Freddie Mac based its findings on a survey of mortgage data and census tracts. The researchers defined 52% of the nation's census tracts as suburban, 27% as urban and 21% as rural.
"Even prior to the pandemic, rural home purchases outpaced urban purchases over the 2010s decade, and were higher than suburban home purchases over the last few years of the decade," Freddie Mac researchers found. "In fact, between 2010 and 2019, rural purchases were up 3%, suburban area home purchases were up 2%, while home purchases in urban areas were down 5%."
Suburban areas still have the largest volume of purchases, but the rate of increase is lower than rural areas. In 2010, 17% of all mortgages were for houses in rural areas. The number increased to 20.5 by 2019.
Age is often the key factor in determining where people choose to live. Most homebuyers under the age of 45 prefer to live in urban and suburban areas while most aged 55 and above chose rural areas.
"In 2019, the share of home purchases by Non-Hispanic Whites was highest in rural areas at 75%, followed by 59% in suburban areas and 51% in urban areas," the researchers said. "The share of Hispanic homebuyers has increased in all three areas between 2010 and 2019."
Median income of house-hunters increased in urban, suburban and rural areas, but applicants in the suburbs had the highest median income. However, income grew faster in cities and rural areas than in the suburbs.
Understanding who is buying and where they chose to live helps Freddie Mac better achieve its goal of making home ownership possible, the researchers said. The Federal Reserve, the nation's central bank, slashed interest rates to support the economy during the 2020 economic shutdown intended to curb spread of COVID-19.
It has kept interest rates low to boost the recovery, but some fear the policy will spark inflation. The Fed believes the recent spike in higher prices is "transitory" and while it may persist into next year, inflation will subside to its 2% target.
Consumer prices rose 5% in May from a year earlier, the largest increase since August 2008, the U.S. Labor Department said.

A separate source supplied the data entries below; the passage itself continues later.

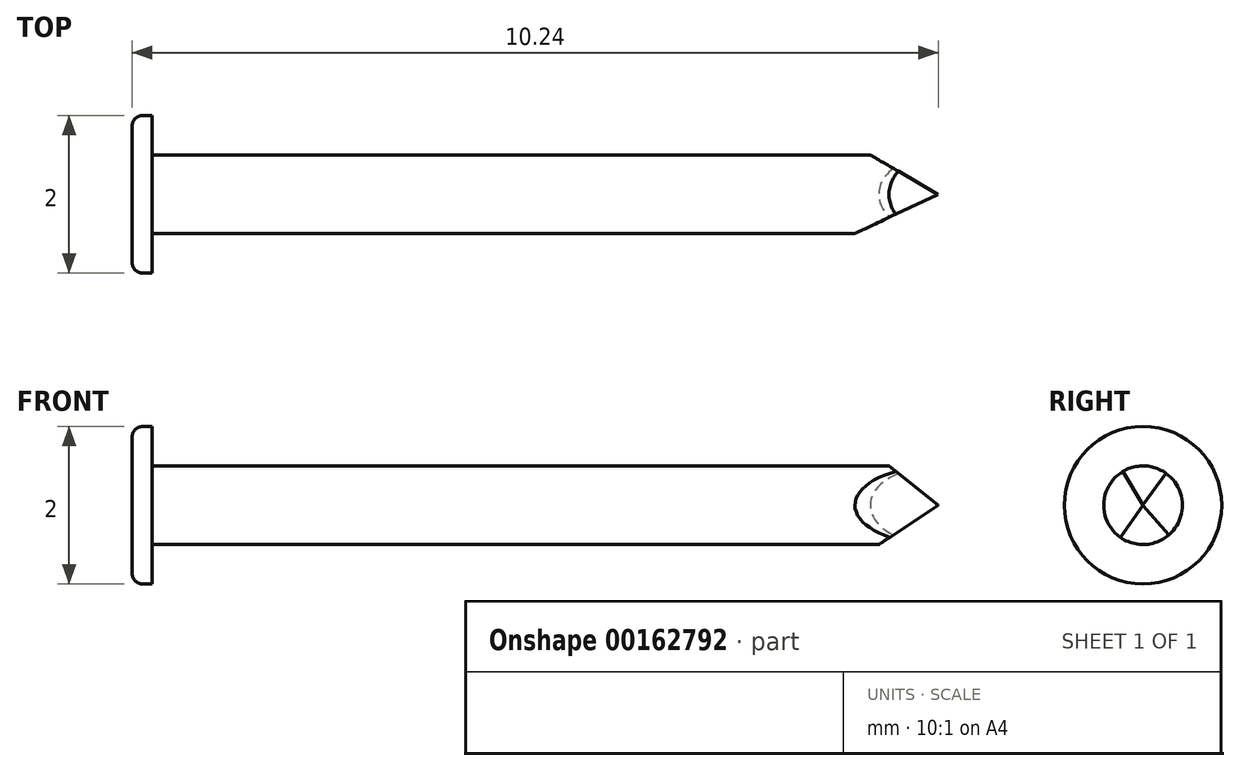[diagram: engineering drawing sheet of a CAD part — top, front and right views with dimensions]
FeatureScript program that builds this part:
annotation { "Feature Type Name" : "Feature", "Feature Type Description" : "" }
export const myFeature = defineFeature(function(context is Context, id is Id, definition is map)
    precondition{}
    {
        {
            var Q0;
            Q0=qCreatedBy(makeId("Right.planeOp"),FACE);
            var sketch = newSketch(context, id + "F0", { "sketchPlane" : qUnion([Q0])});
            skCircle(sketch, "E0", {"center": v(0, 0) * mm, "radius": 1 * mm});
            skCircle(sketch, "E1", {"center": v(0, 0) * mm, "radius": 0.5 * mm});
            skSolve(sketch);
        }
        {
            var Q0;
            Q0=makeQuery(id+"F0.imprint","IMPRINT",FACE,{"disambiguationData":[TD([[makeQuery(id+"F0.imprint","IMPRINT",EDGE,{"derivedFrom":sQuery(id+"F0.wireOp",EDGE,"E1")}),1.0]])]});
            var Q1;
            Q1=sQuery(id+"F0.wireOp",EDGE,"E1");
            extrude(context, id + "F1", {"entities" : qUnion([Q0]), "surfaceEntities" : qUnion([Q1]), "depth" : 10 * mm});
        }
        {
            var Q0;
            Q0=makeQuery(id+"F0.imprint","IMPRINT",FACE,{"disambiguationData":[TD([[makeQuery(id+"F0.imprint","IMPRINT",EDGE,{"derivedFrom":sQuery(id+"F0.wireOp",EDGE,"E1")}),1.0]])]});
            var Q1;
            Q1=makeQuery(id+"F0.imprint","IMPRINT",FACE,{"disambiguationData":[TD([[makeQuery(id+"F0.imprint","IMPRINT",EDGE,{"derivedFrom":sQuery(id+"F0.wireOp",EDGE,"E0")}),1.0]])]});
            extrude(context, id + "F2", {"entities" : qUnion([Q0, Q1]), "operationType" : NewBodyOperationType.ADD, "oppositeDirection" : true, "depth" : .25 * mm});
        }
        {
            var Q0;
            Q0=makeQuery(id+"F2.opExtrude","CAP_EDGE",EDGE,{"disambiguationData":[OSD([sQuery(id+"F0.wireOp",EDGE,"E0")])],"isStart":false});
            fillet(context, id + "F3", {"entities" : qUnion([Q0]), "radius" : 0.13 * mm, "tangentPropagation" : true, "allowEdgeOverflow" : false});
        }
        {
            var Q0;
            Q0=qCreatedBy(makeId("Front.planeOp"),FACE);
            var sketch = newSketch(context, id + "F4", { "sketchPlane" : qUnion([Q0])});
            skLineSegment(sketch, "E2", {"start": v(9, 0.78) * mm, "end": v(10, 0) * mm});
            skLineSegment(sketch, "E3", {"start": v(10, 0) * mm, "end": v(8.8, -0.78) * mm});
            skLineSegment(sketch, "E4", {"start": v(8.8, -0.78) * mm, "end": v(10.72, -0.75) * mm});
            skLineSegment(sketch, "E5", {"start": v(10.72, -0.75) * mm, "end": v(10.73, 1.34) * mm});
            skLineSegment(sketch, "E6", {"start": v(10.73, 1.34) * mm, "end": v(9.3, 1.2) * mm});
            skLineSegment(sketch, "E7", {"start": v(9.3, 1.2) * mm, "end": v(9, 0.78) * mm});
            skSolve(sketch);
        }
        {
            var Q0;
            Q0=makeQuery(id+"F4.imprint","IMPRINT",FACE,{"disambiguationData":[TD([[makeQuery(id+"F4.imprint","IMPRINT",EDGE,{"derivedFrom":sQuery(id+"F4.wireOp",EDGE,"E2")}),1.0]])]});
            extrude(context, id + "F5", {"entities" : qUnion([Q0]), "operationType" : NewBodyOperationType.REMOVE, "oppositeDirection" : true, "depth" : 25 * mm, "hasSecondDirection" : true, "secondDirectionOppositeDirection" : false, "secondDirectionDepth" : 25 * mm});
        }
        {
            var Q0;
            Q0=qCreatedBy(makeId("Top.planeOp"),FACE);
            var sketch = newSketch(context, id + "F6", { "sketchPlane" : qUnion([Q0])});
            skLineSegment(sketch, "E8", {"start": v(8.34, -0.78) * mm, "end": v(9.99, 0) * mm});
            skLineSegment(sketch, "E9", {"start": v(9.99, 0) * mm, "end": v(8.79, 0.7) * mm});
            skLineSegment(sketch, "E10", {"start": v(8.79, 0.7) * mm, "end": v(11.22, 0.7) * mm});
            skLineSegment(sketch, "E11", {"start": v(11.22, 0.7) * mm, "end": v(11.18, -1.21) * mm});
            skLineSegment(sketch, "E12", {"start": v(11.18, -1.21) * mm, "end": v(8.34, -0.78) * mm});
            skSolve(sketch);
        }
        {
            var Q0;
            Q0=makeQuery(id+"F6.imprint","IMPRINT",FACE,{"disambiguationData":[TD([[makeQuery(id+"F6.imprint","IMPRINT",EDGE,{"derivedFrom":sQuery(id+"F6.wireOp",EDGE,"E8")}),-1.0]])]});
            extrude(context, id + "F7", {"entities" : qUnion([Q0]), "operationType" : NewBodyOperationType.REMOVE, "depth" : 25 * mm, "hasSecondDirection" : true, "secondDirectionOppositeDirection" : true, "secondDirectionDepth" : 25 * mm});
        }
    });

In April, the most recent month with complete data, the U.S. Census Bureau and the U.S. Department of Housing and Urban Development said 863,000 new houses were sold. The median price was $372,400, up 20% from the same period a year ago. The average price was $435,400.
Many first-time buyers concentrate their search on new houses because demand is strong for existing homes in established neighborhoods. In many cases, sellers receive multiple offers above the asking price, forcing many first-time buyers to look elsewhere.